Saved entries:
• • •
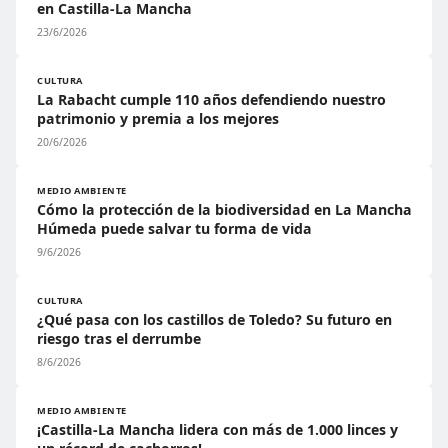
en Castilla-La Mancha
23/6/2026
CULTURA
La Rabacht cumple 110 años defendiendo nuestro
patrimonio y premia a los mejores
20/6/2026
MEDIO AMBIENTE
Cómo la protección de la biodiversidad en La Mancha
Húmeda puede salvar tu forma de vida
9/6/2026
CULTURA
¿Qué pasa con los castillos de Toledo? Su futuro en
riesgo tras el derrumbe
8/6/2026
MEDIO AMBIENTE
¡Castilla-La Mancha lidera con más de 1.000 linces y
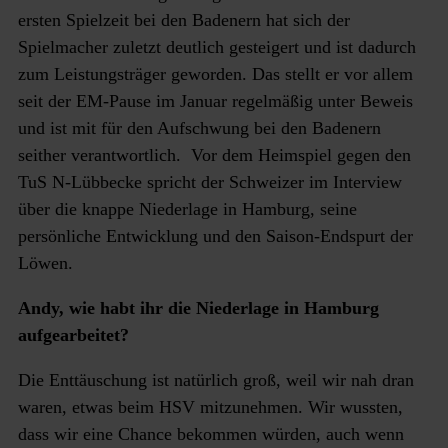
ersten Spielzeit bei den Badenern hat sich der
Spielmacher zuletzt deutlich gesteigert und ist dadurch
zum Leistungsträger geworden. Das stellt er vor allem
seit der EM-Pause im Januar regelmäßig unter Beweis
und ist mit für den Aufschwung bei den Badenern
seither verantwortlich. Vor dem Heimspiel gegen den
TuS N-Lübbecke spricht der Schweizer im Interview
über die knappe Niederlage in Hamburg, seine
persönliche Entwicklung und den Saison-Endspurt der
Löwen.
Andy, wie habt ihr die Niederlage in Hamburg
aufgearbeitet?
Die Enttäuschung ist natürlich groß, weil wir nah dran
waren, etwas beim HSV mitzunehmen. Wir wussten,
dass wir eine Chance bekommen würden, auch wenn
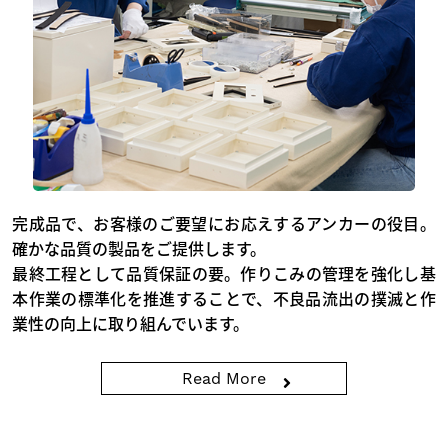
完成品で、お客様のご要望にお応えするアンカーの役目。
確かな品質の製品をご提供します。
最終工程として品質保証の要。作りこみの管理を強化し基
本作業の標準化を推進することで、不良品流出の撲滅と作
業性の向上に取り組んでいます。
Read More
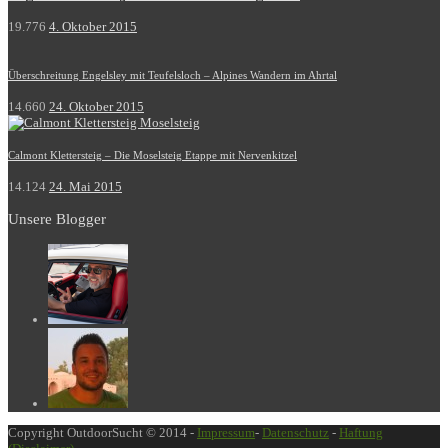
19.776
4. Oktober 2015
Überschreitung Engelsley mit Teufelsloch – Alpines Wandern im Ahrtal
14.660
24. Oktober 2015
Calmont Klettersteig – Die Moselsteig Etappe mit Nervenkitzel
14.124
24. Mai 2015
Unsere Blogger
Copyright OutdoorSucht © 2014 -
Impressum
-
Datenschutz
-
Haftung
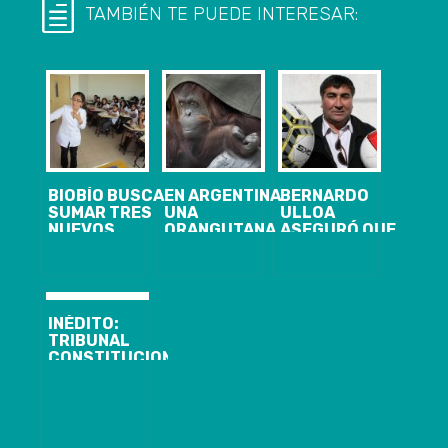
TAMBIÉN TE PUEDE INTERESAR:
BIOBÍO BUSCA
EN ARGENTINA
BERNARDO
SUMAR TRES
UNA
ULLOA
NUEVOS
ORANGUTANA
ASEGURÓ QUE
LICEOS
LLAMADA
EL ESTADIO
BICENTENARIO
SANDRA SE
FEDERICO
CONVIRTIÓ EN
SCHWAGER SI
«PERSONA»
PODRÁ
ALBERGAR
INÉDITO:
FÚTBOL
TRIBUNAL
PROFESIONAL
CONSTITUCIONAL
ACOGIÓ
REQUERIMIENTO
DE
PROFESORA
QUE PIDIÓ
• • •
= Task directions =
Return every line above word for word, minus images.

= Task answer =
en Castilla-La Mancha
23/6/2026
CULTURA
La Rabacht cumple 110 años defendiendo nuestro
patrimonio y premia a los mejores
20/6/2026
MEDIO AMBIENTE
Cómo la protección de la biodiversidad en La Mancha
Húmeda puede salvar tu forma de vida
9/6/2026
CULTURA
¿Qué pasa con los castillos de Toledo? Su futuro en
riesgo tras el derrumbe
8/6/2026
MEDIO AMBIENTE
¡Castilla-La Mancha lidera con más de 1.000 linces y
ersten Spielzeit bei den Badenern hat sich der
Spielmacher zuletzt deutlich gesteigert und ist dadurch
zum Leistungsträger geworden. Das stellt er vor allem
seit der EM-Pause im Januar regelmäßig unter Beweis
und ist mit für den Aufschwung bei den Badenern
seither verantwortlich. Vor dem Heimspiel gegen den
TuS N-Lübbecke spricht der Schweizer im Interview
über die knappe Niederlage in Hamburg, seine
persönliche Entwicklung und den Saison-Endspurt der
Löwen.
Andy, wie habt ihr die Niederlage in Hamburg
aufgearbeitet?
Die Enttäuschung ist natürlich groß, weil wir nah dran
waren, etwas beim HSV mitzunehmen. Wir wussten,
dass wir eine Chance bekommen würden, auch wenn
完成品で、お客様のご要望にお応えするアンカーの役目。
確かな品質の製品をご提供します。
最終工程として品質保証の要。作りこみの管理を強化し基
本作業の標準化を推進することで、不良品流出の撲滅と作
業性の向上に取り組んでいます。
Read More
19.776
4. Oktober 2015
Überschreitung Engelsley mit Teufelsloch – Alpines Wandern im Ahrtal
14.660
24. Oktober 2015
Calmont Klettersteig – Die Moselsteig Etappe mit Nervenkitzel
14.124
24. Mai 2015
Unsere Blogger
Copyright OutdoorSucht © 2014 -
Impressum
-
Datenschutz
-
Haftung
TAMBIÉN TE PUEDE INTERESAR:
BIOBÍO BUSCA
EN ARGENTINA
BERNARDO
SUMAR TRES
UNA
ULLOA
NUEVOS
ORANGUTANA
ASEGURÓ QUE
LICEOS
LLAMADA
EL ESTADIO
BICENTENARIO
SANDRA SE
FEDERICO
CONVIRTIÓ EN
SCHWAGER SI
«PERSONA»
PODRÁ
ALBERGAR
INÉDITO:
FÚTBOL
TRIBUNAL
PROFESIONAL
CONSTITUCIONAL
ACOGIÓ
REQUERIMIENTO
DE
PROFESORA
QUE PIDIÓ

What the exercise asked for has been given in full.